Network access in Eastern’s residence halls has been enhanced through the implementation of an application called SafeConnect.
The SafeConnect application resides on your computer, authenticates it, and scans it for required patches and software.
SafeConnect provides you a more secure computing environment when you connect to the EIU network in residence hall facilities. In order to gain access to the EIU network, you will be required to keep your computer’s operating system up-to-date. In addition, Safe Connect will check your computer to make sure it is running an approved and properly updated anti-virus program.
Computers that do not meet these predefined requirements will be placed on a “quarantined” segment of the network where users will be provided with instructions and tools to update their system to the minimum required configuration.
1. Verify that your computer has installed an operational network interface card.
2. Connect one end of your Ethernet cable into the network interface card and the other end directly into the orange data jack on the wall.
3. Turn on your computer and open up a Web browser. You will see the “Welcome to the Campus Network” login screen.
4. Enter your NetID and password (the same one you use for e-mail access).
5. When you see the screen, select “Click Here To Read The Full Policy.”
6. After you read the policy and indicate that you understand it, close out that window and click “Yes, I Will Install the Policy Key,” and accept the terms and conditions for Internet use.

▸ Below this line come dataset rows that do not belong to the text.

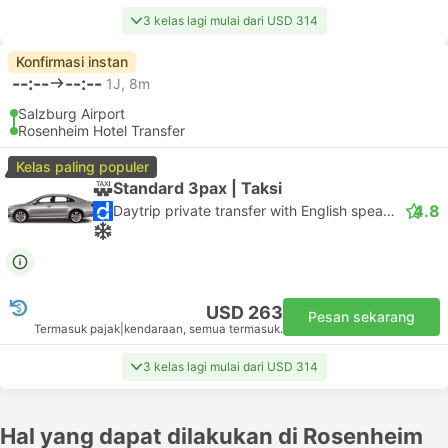
3 kelas lagi mulai dari USD 314
Konfirmasi instan
--:--
--:--
1J, 8m
Salzburg Airport
Rosenheim Hotel Transfer
Kelas paling populer
Standard 3pax | Taksi
4.8
Daytrip private transfer with English speaking driver
USD 263
Pesan sekarang
Termasuk pajak
|
kendaraan, semua termasuk.
3 kelas lagi mulai dari USD 314
Hal yang dapat dilakukan di Rosenheim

If you select “I Do Not Accept,” you will see a popup window acknowledging your decision telling you that you have been declined access to the network.

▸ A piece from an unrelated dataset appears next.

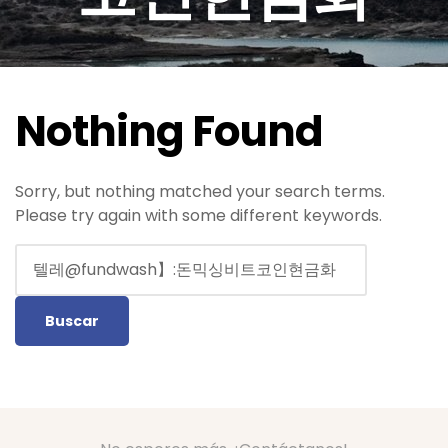
Nothing Found
Sorry, but nothing matched your search terms.
Please try again with some different keywords.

7. SafeConnect will do an initial policy check to verify your software, patches and antivirus compliance. This check should take less than 30 seconds.

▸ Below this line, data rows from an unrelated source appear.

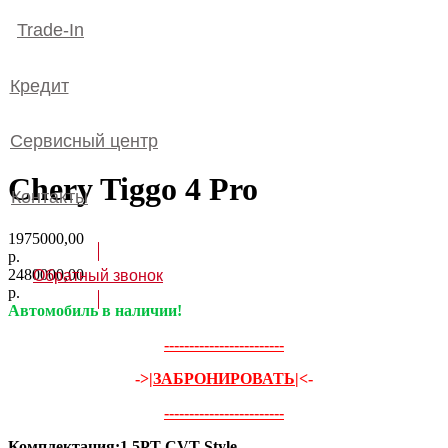
Trade-In
Кредит
Сервисный центр
Chery Tiggo 4 Pro
Контакты
1975000,00
р.
2480000,00
Обратный звонок
р.
Автомобиль в наличии!
------------------------
->
|ЗАБРОНИРОВАТЬ|
<-
------------------------
Комплектация:1.5PT CVT Style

8. If your computer does not pass the validation rules, you will be redirected to pages that will help bring your machine into compliance.
9. Once you have complied with all of the validation rules, you will be successfully connected to the network.
For complete details about Safe Connect and how to configure your computer, go to http://its.eiu.edu/safeconnect/index.php
Incoming students and their parents frequently ask what type of computer, if any, a student needs to take to college. Eastern does not require students to bring personal computers to campus or to purchase computers once enrolled. However, while Eastern offers access to computers through several labs located across campus, many students find that owning a computer is more convenient and enhances their academic experience.
For students who prefer to purchase a laptop computer, Eastern Illinois University makes recommendations for minimum specifications, which will be academically appropriate and compatible with the EIU network. Major computer manufacturers offer special educational discounts to Eastern Illinois University students. Visit the University Bookstore in the University Union for more information about this program or go online at http://www.eiubookstore.com.
Any brand-name personal computer currently available off the shelf at retail will function on the EIU network and meet your basic academic needs. Computers purchased within the last two or three years should work properly, too. You need not spend thousands of dollars for a computer, as long as your machine meets these minimum guidelines:
- Processor: 2 GHz or better
- Screen: Your preference
- Memory: 2GB (3GB for 32bit Windows and 4GB for 64bit Windows)
- Hard Disk Drive: 160 GB or better
- Floppy Drive: None (We recommend students purchase a 128MB or larger USB Flash Drive)
- Optical Drive: DVD Burner or DVD Combo
- Operating System: Microsoft Windows / Macinstosh OSX / Linux
- Antivirus Software: All on-campus students receive Norton/Symantec antivirus software for their machines.
- Network Adapter: Integrated 10/100 Ethernet
- Laptop computers should be equipped with an 801.11b, g or n wireless card. All other features are optional.
- Software: Whatever system you decide to use on campus, your computer will need to work with files for word processing, spreadsheets, graphics, Web browsing, file transfer, e-mail and calendar programs.